» **Task details**:
Rewrite the entries below with every occurrence of "reach its peak" replaced by "attain its maximum", keeping all other wording unchanged and omitting the pictures.

» **Data extract**:
============================================================

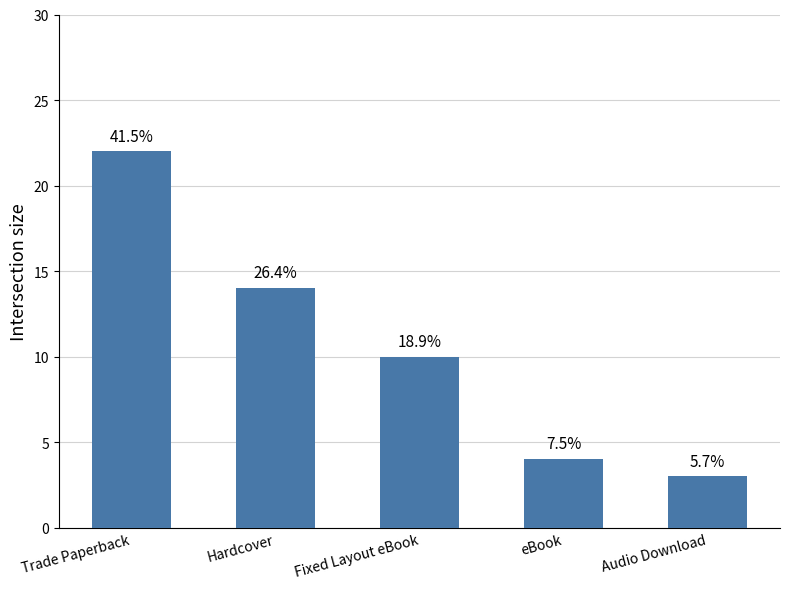

What position from the right is eBook?

2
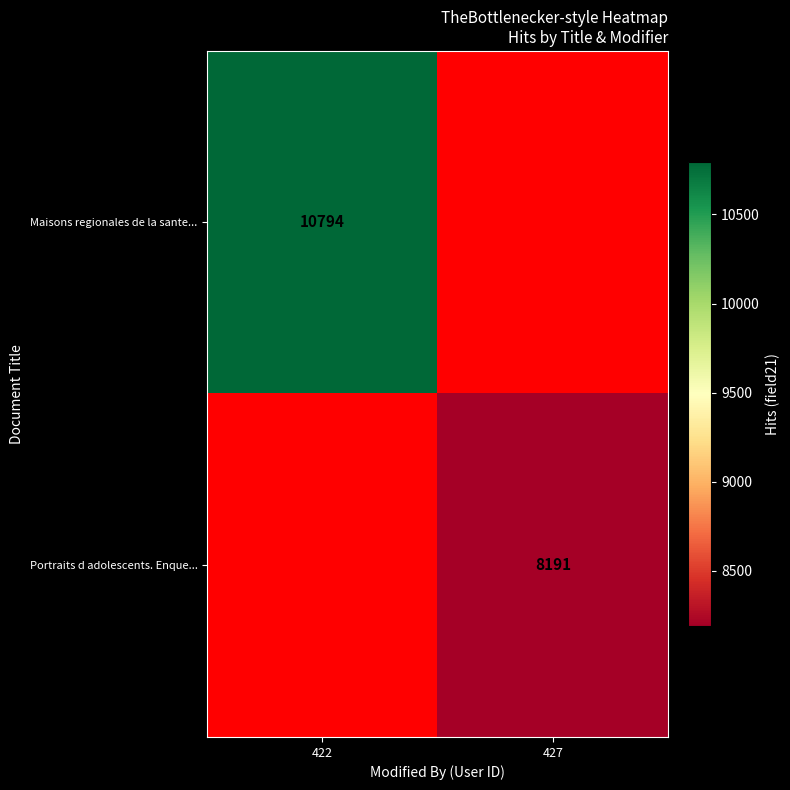

Which has a higher value, 427 or 422?

422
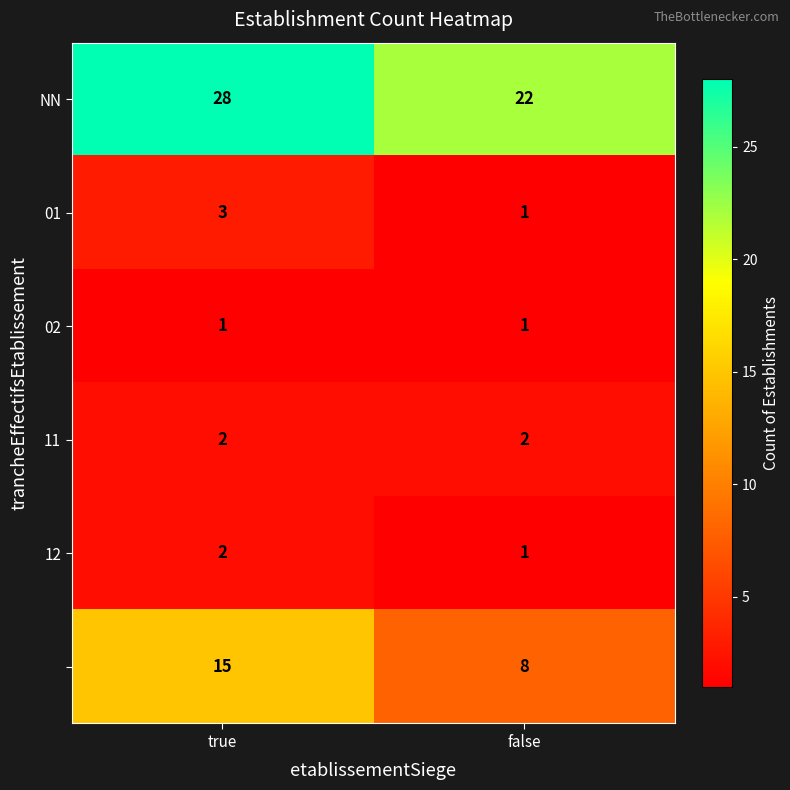

At which category does the chart reach its peak across all series?

true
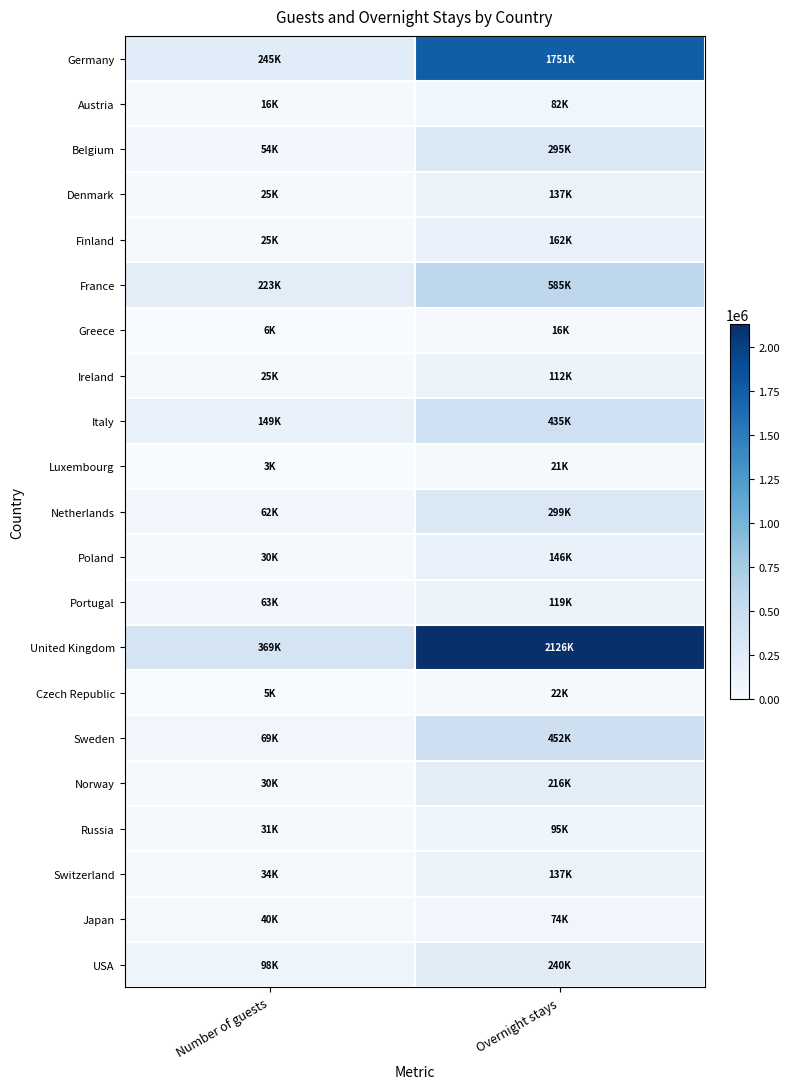

At Overnight stays, list the series in order from smallest to largest.

Greece, Luxembourg, Czech Republic, Japan, Austria, Russia, Ireland, Portugal, Denmark, Switzerland, Poland, Finland, Norway, USA, Belgium, Netherlands, Italy, Sweden, France, Germany, United Kingdom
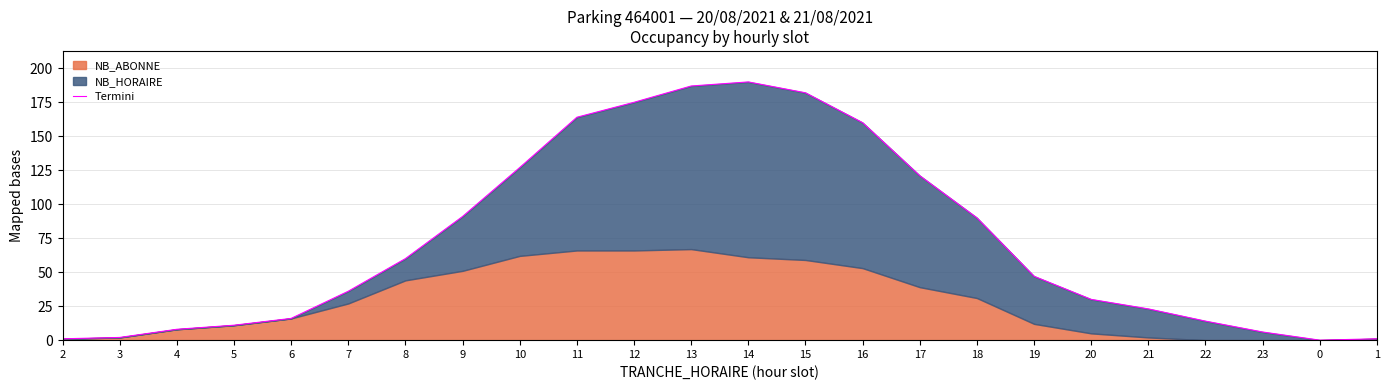

What is the label of the 1st point from the right?

1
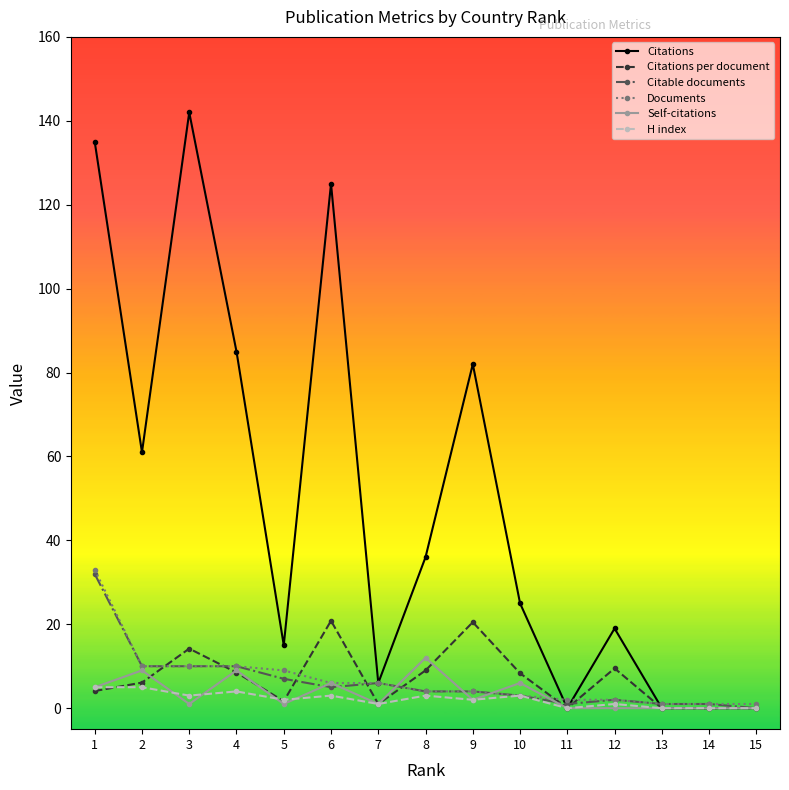

At which label does Self-citations reach its peak?

8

============================================================

» **Answer below**:
What position from the right is eBook?

2

Which has a higher value, 427 or 422?

422

At which category does the chart attain its maximum across all series?

true

At Overnight stays, list the series in order from smallest to largest.

Greece, Luxembourg, Czech Republic, Japan, Austria, Russia, Ireland, Portugal, Denmark, Switzerland, Poland, Finland, Norway, USA, Belgium, Netherlands, Italy, Sweden, France, Germany, United Kingdom

What is the label of the 1st point from the right?

1

At which label does Self-citations attain its maximum?

8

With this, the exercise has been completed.